The vulnerability is the result of a boundary error in iTunes’ processing of a playlist file. It can be exploited by an attacker to cause a heap buffer overflow when a user opens the specially crafted .m3u file, explained Gjoko Krstic in a blog post.
By exploiting the vulnerability, an attacker could execute arbitrary code on the affected node to gain control of the device, he explained.
Apple patched the vulnerability with the latest version of iTunes, 10.6.3, which it released last week. According to the security update, iTunes 10.6.3 fixes a heap buffer overflow in the handling of .m3u playlists; “importing a maliciously crafted .m3u playlist may lead to an unexpected application termination or arbitrary code execution.” Apple acknowledged the assistance of Krstic in finding and fixing this flaw.
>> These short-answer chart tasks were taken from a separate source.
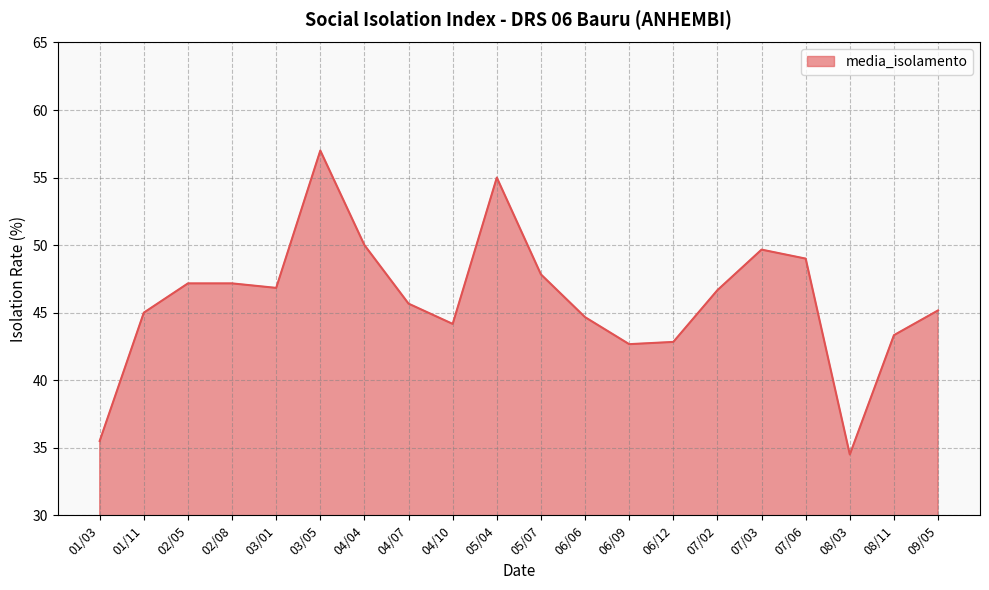

The chart shows a value of 42.7 at 06/09. True or false?

True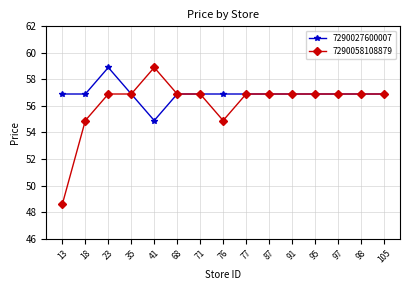

The value of 7290027600007 at 97 is 17.0. True or false?

False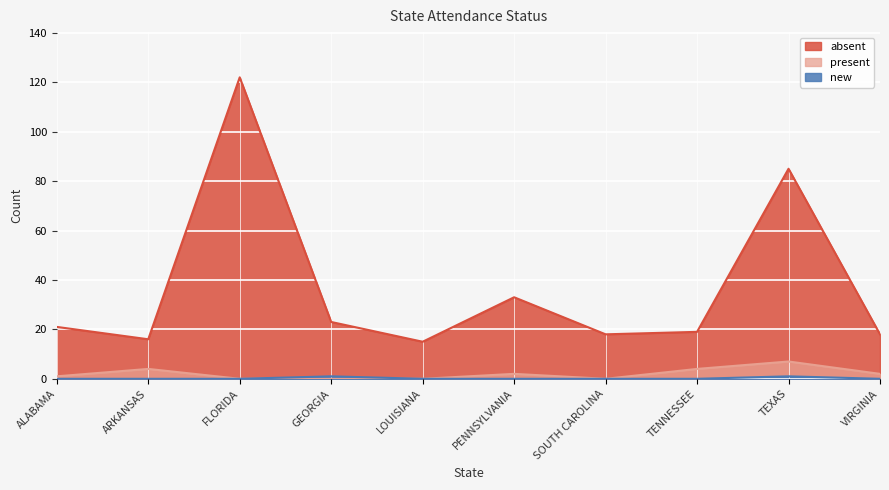

The value of present at FLORIDA is 4. True or false?

False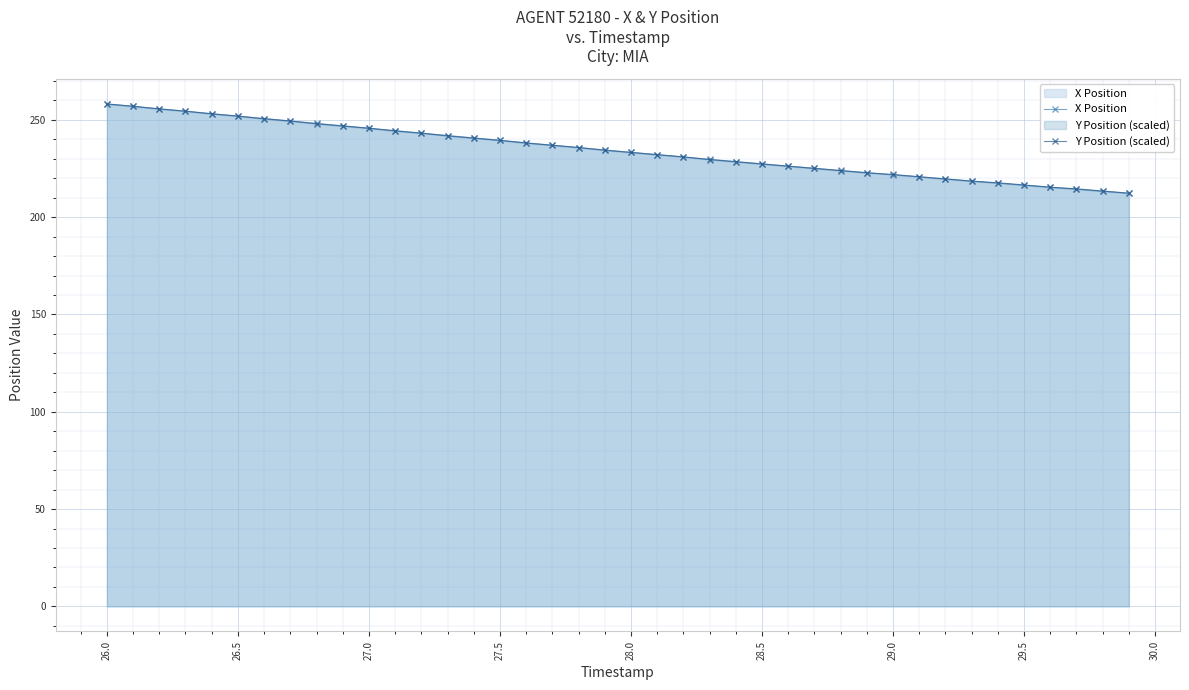

What is the highest value of the Y Position (scaled) series?

258.2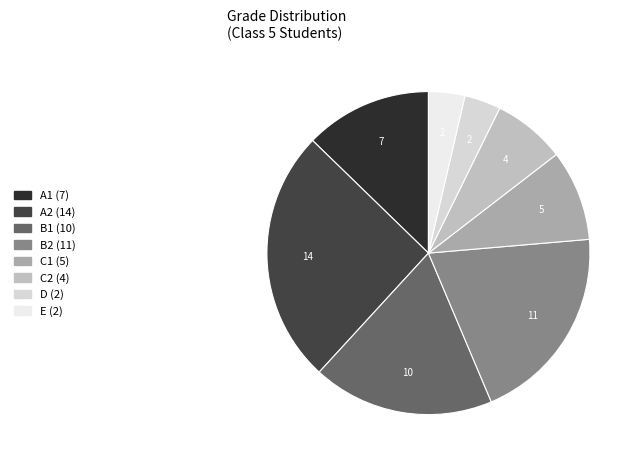

How many segments does this pie chart have?

8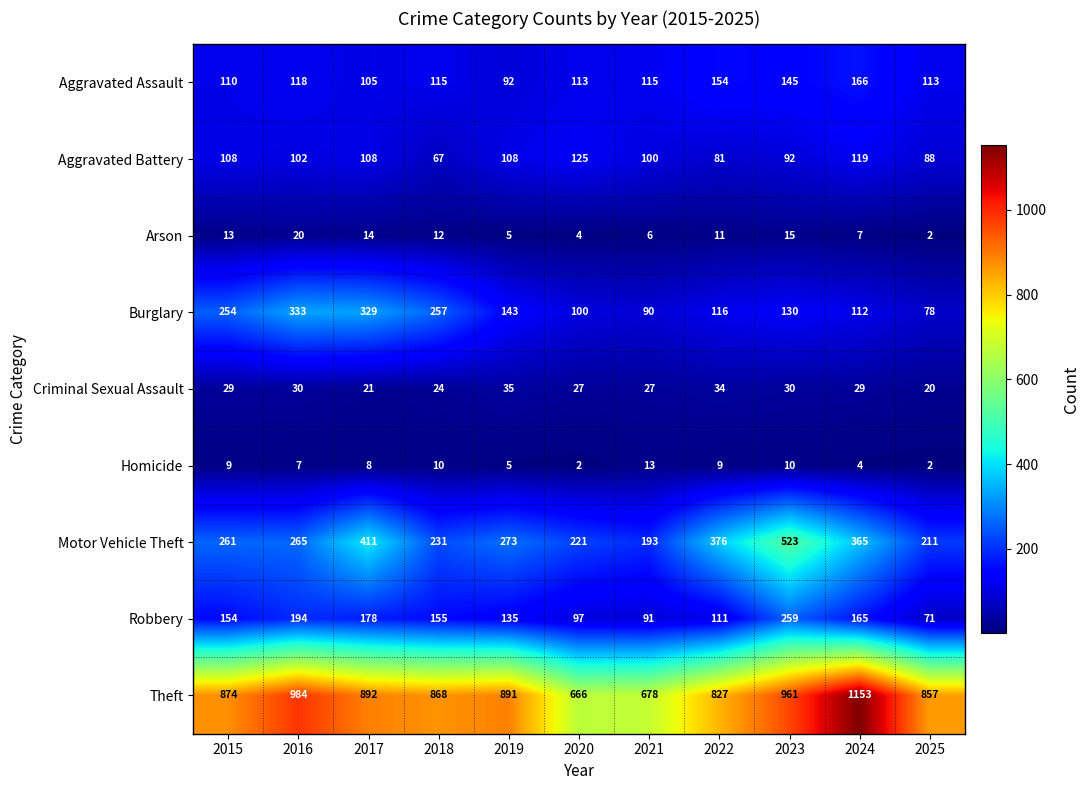

What is the spread (max minus min) of values at 2024?

1149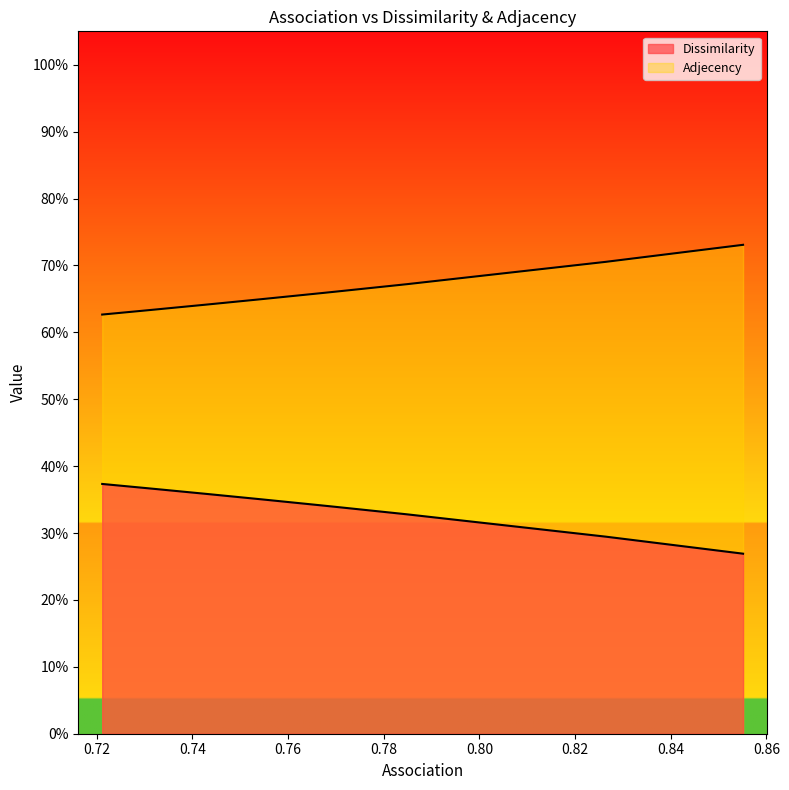

At which label does Adjecency reach its peak?

0.855130213497698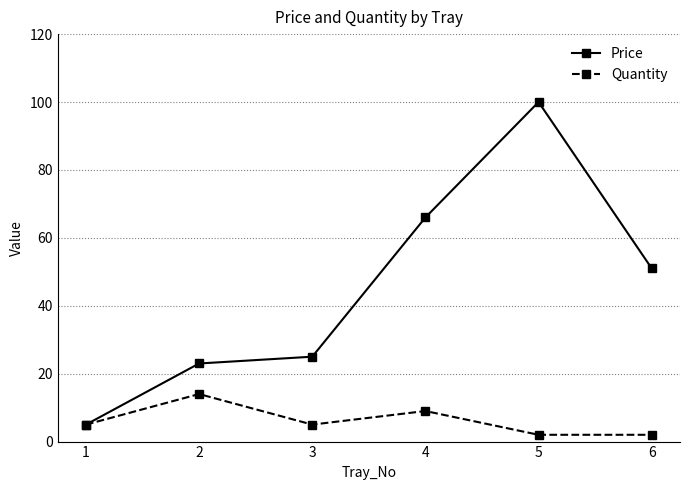

At how many categories does at least one series exceed 62?

2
In addition, the latest version of iTunes plugged a memory corruption issue in WebKit. If the user visited a maliciously crafted website, this could lead to an unexpected application termination or arbitrary code execution.
According to Lysa Myers with Intego, no malware has been found that exploits the iTunes vulnerability identified by Krstic. “But it’s often just a matter of time before malware writers incorporate this code into their creations to get onto computers without you knowing, much like Flashback did with its Java exploit”, Myers wrote on the Mac Security blog.